The Trojans won't always be playing an overmatched Bruins defense unequipped to defend the kind of passing attack that emerged down the stretch for USC, but his point was about execution, offensive balance and fully leveraging the talent advantage this team has on offense against most opponents.

And while those specific numbers are extremes -- it was the most yards USC had piled up in a game since trouncing Idaho in 2015 -- the performance fit the trajectory of the unit over the second half of the season.

Football stats are malleable -- they can be shaped to fit a narrative, but bear with us here.

Over the second half of this season, the final six games, Harrell's offense averaged 37.3 points and 495.5 yards per game. If -- and it is an if -- that total had reflected the full season, the Trojans would be tied for 13th nationally in scoring and rank 10th in total offense.

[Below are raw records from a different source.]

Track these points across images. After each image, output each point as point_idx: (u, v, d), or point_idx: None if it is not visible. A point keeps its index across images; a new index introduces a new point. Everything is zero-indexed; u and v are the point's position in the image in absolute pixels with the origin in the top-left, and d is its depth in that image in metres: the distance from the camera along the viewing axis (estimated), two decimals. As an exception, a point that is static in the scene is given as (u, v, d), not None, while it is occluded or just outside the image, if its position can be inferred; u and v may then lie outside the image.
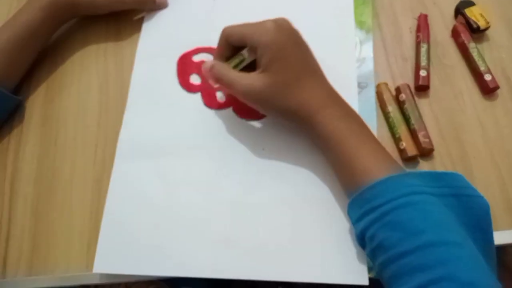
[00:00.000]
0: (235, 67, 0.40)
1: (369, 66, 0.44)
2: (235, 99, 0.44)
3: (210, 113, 0.45)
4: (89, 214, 0.43)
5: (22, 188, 0.45)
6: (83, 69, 0.51)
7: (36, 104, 0.49)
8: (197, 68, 0.47)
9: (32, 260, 0.42)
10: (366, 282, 0.35)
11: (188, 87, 0.47)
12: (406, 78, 0.44)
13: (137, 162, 0.43)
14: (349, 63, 0.44)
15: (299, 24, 0.47)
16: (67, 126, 0.48)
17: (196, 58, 0.48)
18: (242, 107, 0.44)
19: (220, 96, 0.46)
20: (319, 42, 0.45)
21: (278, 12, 0.48)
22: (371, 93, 0.43)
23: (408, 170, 0.35)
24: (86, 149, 0.46)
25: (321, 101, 0.37)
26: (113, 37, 0.52)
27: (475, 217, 0.32)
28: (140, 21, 0.52)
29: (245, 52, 0.39)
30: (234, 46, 0.40)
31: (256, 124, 0.43)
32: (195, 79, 0.47)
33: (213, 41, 0.47)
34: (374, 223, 0.32)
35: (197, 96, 0.46)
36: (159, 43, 0.50)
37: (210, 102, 0.45)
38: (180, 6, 0.52)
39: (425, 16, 0.45)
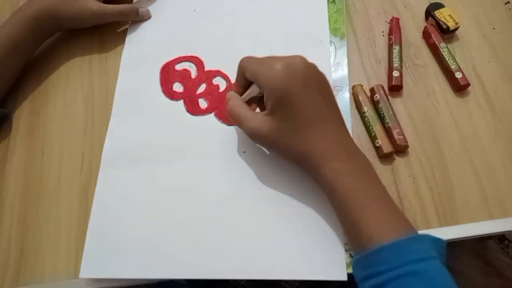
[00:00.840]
0: (250, 100, 0.39)
1: (344, 70, 0.46)
2: (217, 105, 0.46)
3: (193, 119, 0.46)
4: (77, 222, 0.43)
5: (8, 200, 0.46)
6: (69, 81, 0.52)
7: (22, 116, 0.50)
8: (180, 76, 0.49)
9: (20, 270, 0.42)
10: (344, 277, 0.36)
11: (171, 95, 0.48)
12: (380, 79, 0.45)
13: (122, 168, 0.44)
14: (325, 67, 0.46)
15: (276, 31, 0.49)
16: (53, 137, 0.48)
17: (179, 67, 0.50)
18: (224, 113, 0.45)
19: (202, 103, 0.47)
20: (295, 48, 0.47)
21: (256, 20, 0.50)
22: (346, 95, 0.44)
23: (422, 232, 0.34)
24: (72, 159, 0.47)
25: (327, 152, 0.35)
26: (98, 49, 0.53)
27: None
28: (124, 33, 0.54)
29: (256, 88, 0.38)
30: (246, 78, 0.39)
31: (236, 128, 0.45)
32: (177, 87, 0.48)
33: (195, 50, 0.49)
34: None
35: (180, 103, 0.47)
36: (143, 53, 0.51)
37: (192, 109, 0.47)
38: (162, 17, 0.53)
39: (397, 20, 0.47)
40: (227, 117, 0.42)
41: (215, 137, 0.44)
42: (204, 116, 0.46)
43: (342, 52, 0.47)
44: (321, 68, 0.45)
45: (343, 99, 0.44)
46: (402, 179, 0.41)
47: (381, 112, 0.42)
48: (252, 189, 0.41)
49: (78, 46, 0.54)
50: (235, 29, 0.51)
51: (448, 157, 0.41)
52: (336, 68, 0.46)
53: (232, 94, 0.40)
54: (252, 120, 0.37)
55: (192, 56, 0.50)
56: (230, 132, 0.44)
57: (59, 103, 0.50)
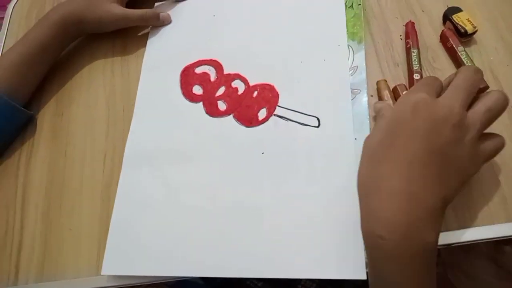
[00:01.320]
0: None
1: (362, 74, 0.46)
2: (236, 107, 0.47)
3: (212, 121, 0.47)
4: (98, 220, 0.44)
5: (33, 197, 0.47)
6: (91, 83, 0.53)
7: (46, 117, 0.52)
8: (199, 79, 0.50)
9: (44, 266, 0.43)
10: (363, 276, 0.36)
11: (191, 97, 0.49)
12: (398, 81, 0.46)
13: (143, 168, 0.45)
14: (342, 70, 0.46)
15: (294, 35, 0.50)
16: (76, 137, 0.50)
17: (198, 70, 0.51)
18: (242, 115, 0.46)
19: (221, 105, 0.48)
20: (313, 52, 0.48)
21: (274, 24, 0.51)
22: (364, 98, 0.45)
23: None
24: (95, 159, 0.48)
25: (388, 222, 0.30)
26: (120, 52, 0.55)
27: None
28: (145, 36, 0.55)
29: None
30: None
31: (255, 130, 0.45)
32: (197, 90, 0.49)
33: (214, 54, 0.51)
34: None
35: (199, 106, 0.48)
36: (164, 56, 0.53)
37: (211, 111, 0.48)
38: (183, 21, 0.55)
39: (412, 23, 0.48)
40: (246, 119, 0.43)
41: (234, 138, 0.45)
42: (223, 118, 0.47)
43: (360, 56, 0.47)
44: (339, 71, 0.46)
45: (361, 102, 0.45)
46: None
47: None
48: (270, 189, 0.42)
49: (100, 49, 0.56)
50: (254, 34, 0.52)
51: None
52: (354, 72, 0.46)
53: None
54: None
55: (211, 60, 0.51)
56: (249, 134, 0.45)
57: (82, 104, 0.52)
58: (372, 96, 0.46)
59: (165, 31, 0.54)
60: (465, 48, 0.45)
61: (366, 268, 0.37)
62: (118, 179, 0.46)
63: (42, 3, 0.63)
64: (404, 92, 0.43)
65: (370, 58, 0.48)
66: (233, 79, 0.49)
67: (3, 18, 0.63)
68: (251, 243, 0.40)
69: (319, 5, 0.51)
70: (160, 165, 0.45)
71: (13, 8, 0.64)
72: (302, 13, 0.52)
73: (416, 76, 0.45)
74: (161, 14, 0.54)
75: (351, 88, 0.45)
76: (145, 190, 0.44)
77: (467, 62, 0.44)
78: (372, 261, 0.33)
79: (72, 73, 0.55)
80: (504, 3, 0.48)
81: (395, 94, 0.44)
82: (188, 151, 0.46)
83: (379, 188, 0.32)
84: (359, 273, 0.36)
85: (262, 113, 0.46)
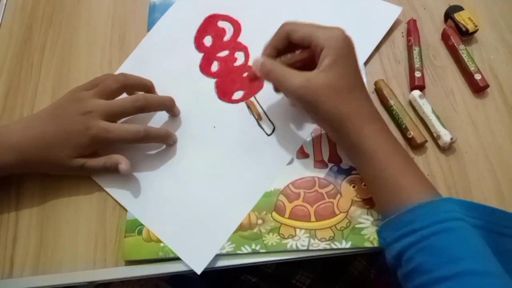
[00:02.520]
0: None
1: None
2: (223, 75, 0.49)
3: (199, 77, 0.50)
4: (96, 212, 0.44)
5: (28, 188, 0.46)
6: (88, 75, 0.52)
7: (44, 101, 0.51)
8: (215, 32, 0.52)
9: (39, 259, 0.43)
10: (198, 271, 0.39)
11: (198, 45, 0.52)
12: (399, 79, 0.46)
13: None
14: None
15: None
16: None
17: (220, 24, 0.53)
18: (223, 85, 0.49)
19: (214, 65, 0.50)
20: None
21: (314, 10, 0.52)
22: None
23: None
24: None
25: (369, 114, 0.38)
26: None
27: (505, 256, 0.32)
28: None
29: (305, 53, 0.40)
30: (289, 42, 0.40)
31: (222, 104, 0.48)
32: (207, 40, 0.52)
33: (243, 16, 0.53)
34: (413, 246, 0.33)
35: (199, 56, 0.51)
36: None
37: (204, 66, 0.50)
38: None
39: (414, 21, 0.48)
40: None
41: (203, 102, 0.48)
42: (207, 79, 0.50)
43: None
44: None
45: None
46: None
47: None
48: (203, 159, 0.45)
49: (97, 39, 0.55)
50: (289, 14, 0.49)
51: (466, 156, 0.42)
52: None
53: (264, 58, 0.41)
54: (300, 76, 0.38)
55: (236, 21, 0.52)
56: (216, 105, 0.48)
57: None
58: (373, 93, 0.46)
59: None
60: (466, 47, 0.46)
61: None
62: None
63: (38, -7, 0.61)
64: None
65: (372, 55, 0.48)
66: (239, 49, 0.50)
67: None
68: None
69: (368, 15, 0.50)
70: None
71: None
72: (346, 15, 0.51)
73: (417, 74, 0.45)
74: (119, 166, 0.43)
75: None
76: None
77: (468, 60, 0.44)
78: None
79: (69, 64, 0.54)
80: (504, 3, 0.49)
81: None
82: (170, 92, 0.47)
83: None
84: (198, 266, 0.40)
85: (238, 94, 0.48)
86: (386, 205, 0.36)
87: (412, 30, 0.47)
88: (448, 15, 0.47)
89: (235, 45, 0.51)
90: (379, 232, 0.37)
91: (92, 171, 0.43)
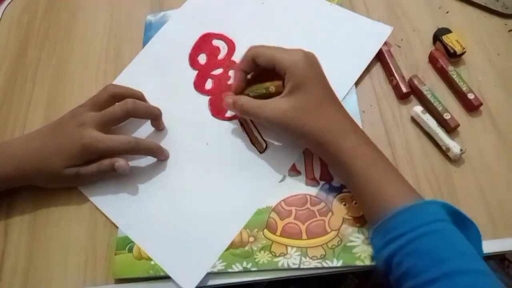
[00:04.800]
0: (255, 97, 0.43)
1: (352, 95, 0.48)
2: (216, 93, 0.50)
3: (193, 94, 0.50)
4: (87, 229, 0.44)
5: (19, 203, 0.46)
6: (83, 90, 0.53)
7: (34, 125, 0.51)
8: (210, 50, 0.53)
9: (28, 276, 0.42)
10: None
11: (192, 62, 0.53)
12: (390, 100, 0.47)
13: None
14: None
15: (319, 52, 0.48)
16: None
17: (215, 42, 0.54)
18: (216, 103, 0.49)
19: (208, 83, 0.51)
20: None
21: (307, 33, 0.52)
22: (354, 97, 0.48)
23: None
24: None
25: (344, 126, 0.39)
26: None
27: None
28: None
29: (271, 87, 0.42)
30: (257, 65, 0.42)
31: (216, 121, 0.48)
32: (201, 58, 0.53)
33: (238, 39, 0.53)
34: (400, 250, 0.33)
35: (193, 74, 0.52)
36: (201, 11, 0.56)
37: (198, 84, 0.51)
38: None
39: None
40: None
41: (196, 119, 0.49)
42: (202, 96, 0.50)
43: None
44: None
45: (352, 100, 0.47)
46: (410, 197, 0.42)
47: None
48: (197, 177, 0.45)
49: (93, 54, 0.55)
50: (284, 35, 0.52)
51: (455, 176, 0.42)
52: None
53: (234, 96, 0.44)
54: (269, 105, 0.41)
55: (231, 40, 0.53)
56: (209, 122, 0.48)
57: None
58: (364, 112, 0.47)
59: None
60: (455, 68, 0.47)
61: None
62: (108, 188, 0.45)
63: (35, 9, 0.62)
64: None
65: (362, 75, 0.49)
66: (233, 68, 0.50)
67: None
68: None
69: (360, 36, 0.51)
70: None
71: (3, 13, 0.63)
72: (340, 36, 0.51)
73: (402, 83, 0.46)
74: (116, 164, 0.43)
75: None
76: None
77: (459, 81, 0.45)
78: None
79: (63, 79, 0.54)
80: (491, 26, 0.50)
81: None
82: (176, 120, 0.49)
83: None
84: (189, 285, 0.39)
85: (231, 112, 0.48)
86: (373, 215, 0.37)
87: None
88: (437, 37, 0.48)
89: (229, 64, 0.52)
90: (370, 240, 0.38)
91: (87, 177, 0.44)
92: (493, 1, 0.51)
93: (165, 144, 0.47)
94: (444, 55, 0.48)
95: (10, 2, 0.64)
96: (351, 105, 0.46)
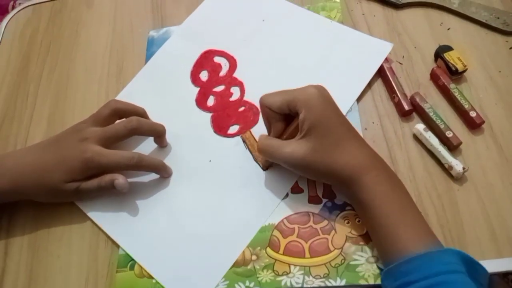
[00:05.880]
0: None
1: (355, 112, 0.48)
2: (219, 110, 0.50)
3: (195, 111, 0.51)
4: (88, 247, 0.43)
5: (20, 219, 0.46)
6: (85, 106, 0.53)
7: (36, 138, 0.51)
8: (211, 67, 0.53)
9: (28, 294, 0.42)
10: None
11: (194, 79, 0.53)
12: (391, 116, 0.47)
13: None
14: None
15: (318, 71, 0.51)
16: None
17: (217, 59, 0.54)
18: (218, 120, 0.49)
19: (210, 100, 0.51)
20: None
21: (306, 51, 0.53)
22: (356, 115, 0.48)
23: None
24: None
25: (364, 163, 0.38)
26: (115, 74, 0.55)
27: None
28: (142, 59, 0.55)
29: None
30: (276, 112, 0.41)
31: (218, 138, 0.48)
32: (203, 75, 0.53)
33: (239, 55, 0.54)
34: None
35: (195, 90, 0.52)
36: (200, 29, 0.57)
37: (200, 101, 0.51)
38: (231, 17, 0.57)
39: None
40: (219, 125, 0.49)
41: (198, 136, 0.49)
42: (204, 113, 0.50)
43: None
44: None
45: (354, 117, 0.47)
46: (413, 215, 0.42)
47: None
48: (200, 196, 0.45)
49: (95, 71, 0.55)
50: (280, 59, 0.52)
51: (458, 194, 0.42)
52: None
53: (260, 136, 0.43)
54: (286, 146, 0.39)
55: (232, 57, 0.53)
56: (211, 139, 0.48)
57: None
58: (366, 129, 0.47)
59: (214, 10, 0.58)
60: (456, 86, 0.47)
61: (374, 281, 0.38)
62: (110, 204, 0.45)
63: (37, 23, 0.62)
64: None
65: (364, 93, 0.49)
66: (235, 85, 0.51)
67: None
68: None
69: (360, 54, 0.51)
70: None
71: (5, 27, 0.63)
72: (340, 55, 0.51)
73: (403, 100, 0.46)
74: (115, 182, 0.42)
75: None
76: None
77: (461, 99, 0.45)
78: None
79: (65, 94, 0.54)
80: (492, 44, 0.51)
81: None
82: (178, 138, 0.49)
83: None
84: None
85: (234, 128, 0.48)
86: (386, 254, 0.36)
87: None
88: (438, 54, 0.49)
89: (231, 80, 0.52)
90: (381, 280, 0.37)
91: (87, 193, 0.43)
92: (494, 18, 0.51)
93: (167, 161, 0.47)
94: (446, 73, 0.48)
95: (13, 16, 0.64)
96: (353, 122, 0.46)
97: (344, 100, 0.48)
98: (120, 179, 0.42)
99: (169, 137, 0.48)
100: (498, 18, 0.52)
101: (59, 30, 0.61)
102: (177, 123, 0.49)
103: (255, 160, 0.46)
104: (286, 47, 0.53)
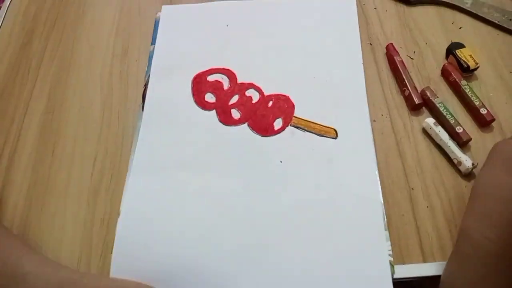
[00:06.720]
0: None
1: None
2: (250, 116, 0.46)
3: (226, 129, 0.46)
4: (83, 225, 0.42)
5: (13, 195, 0.44)
6: (88, 83, 0.51)
7: (35, 113, 0.50)
8: (212, 87, 0.49)
9: None
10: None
11: (203, 105, 0.48)
12: (401, 110, 0.46)
13: (152, 176, 0.44)
14: (358, 80, 0.48)
15: (309, 47, 0.51)
16: (66, 137, 0.48)
17: (211, 78, 0.50)
18: (257, 123, 0.46)
19: (234, 113, 0.47)
20: (328, 62, 0.49)
21: (287, 35, 0.52)
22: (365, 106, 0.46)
23: None
24: (84, 161, 0.46)
25: None
26: (120, 55, 0.53)
27: None
28: (148, 40, 0.54)
29: None
30: None
31: (271, 139, 0.45)
32: (210, 97, 0.48)
33: (227, 63, 0.50)
34: None
35: (212, 113, 0.47)
36: (174, 63, 0.51)
37: (225, 119, 0.47)
38: (195, 28, 0.54)
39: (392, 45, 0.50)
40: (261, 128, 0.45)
41: (251, 147, 0.44)
42: (237, 127, 0.46)
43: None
44: (354, 81, 0.48)
45: (363, 109, 0.46)
46: (420, 209, 0.41)
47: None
48: (289, 199, 0.41)
49: (100, 49, 0.54)
50: (267, 44, 0.51)
51: (465, 190, 0.42)
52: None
53: None
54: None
55: (224, 69, 0.50)
56: (266, 143, 0.45)
57: (75, 104, 0.50)
58: (375, 121, 0.46)
59: (174, 37, 0.53)
60: (468, 83, 0.46)
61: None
62: (107, 183, 0.44)
63: (43, 0, 0.61)
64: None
65: (374, 85, 0.48)
66: (247, 88, 0.48)
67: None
68: (266, 257, 0.38)
69: (333, 15, 0.53)
70: (172, 174, 0.43)
71: (10, 2, 0.62)
72: (316, 24, 0.52)
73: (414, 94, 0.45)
74: None
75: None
76: (155, 199, 0.42)
77: (471, 96, 0.45)
78: (461, 257, 0.34)
79: (68, 72, 0.53)
80: (503, 45, 0.50)
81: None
82: (201, 159, 0.44)
83: (502, 195, 0.34)
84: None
85: (278, 123, 0.46)
86: None
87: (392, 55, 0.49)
88: (450, 51, 0.48)
89: (240, 87, 0.49)
90: None
91: None
92: (507, 19, 0.51)
93: (244, 193, 0.42)
94: (457, 69, 0.47)
95: (17, -8, 0.62)
96: (362, 113, 0.45)
97: (352, 59, 0.49)
98: None
99: (216, 164, 0.44)
100: (510, 20, 0.51)
101: (65, 8, 0.59)
102: (222, 153, 0.44)
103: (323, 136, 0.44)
104: (269, 35, 0.53)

The contrarian perspective would be to argue that most of USC's toughest games came in the first half of the schedule (vs. Utah, at Washington, at Notre Dame), but the other side of the argument is that the Trojans played two of those games without Slovis and that even when healthy the freshman QB was just beginning his adjustment to college football. The more recent version of Slovis is probably a better indicator than his first road starts (losses at BYU and Notre Dame), and the offense in general was growing through its first games in Harrell's system.

All of that is to say, maybe those second-half numbers indeed carry some significance in the big picture, even if the worst game in that stretch (355 yards, 24 points vs. Oregon) came against the only ranked opponent.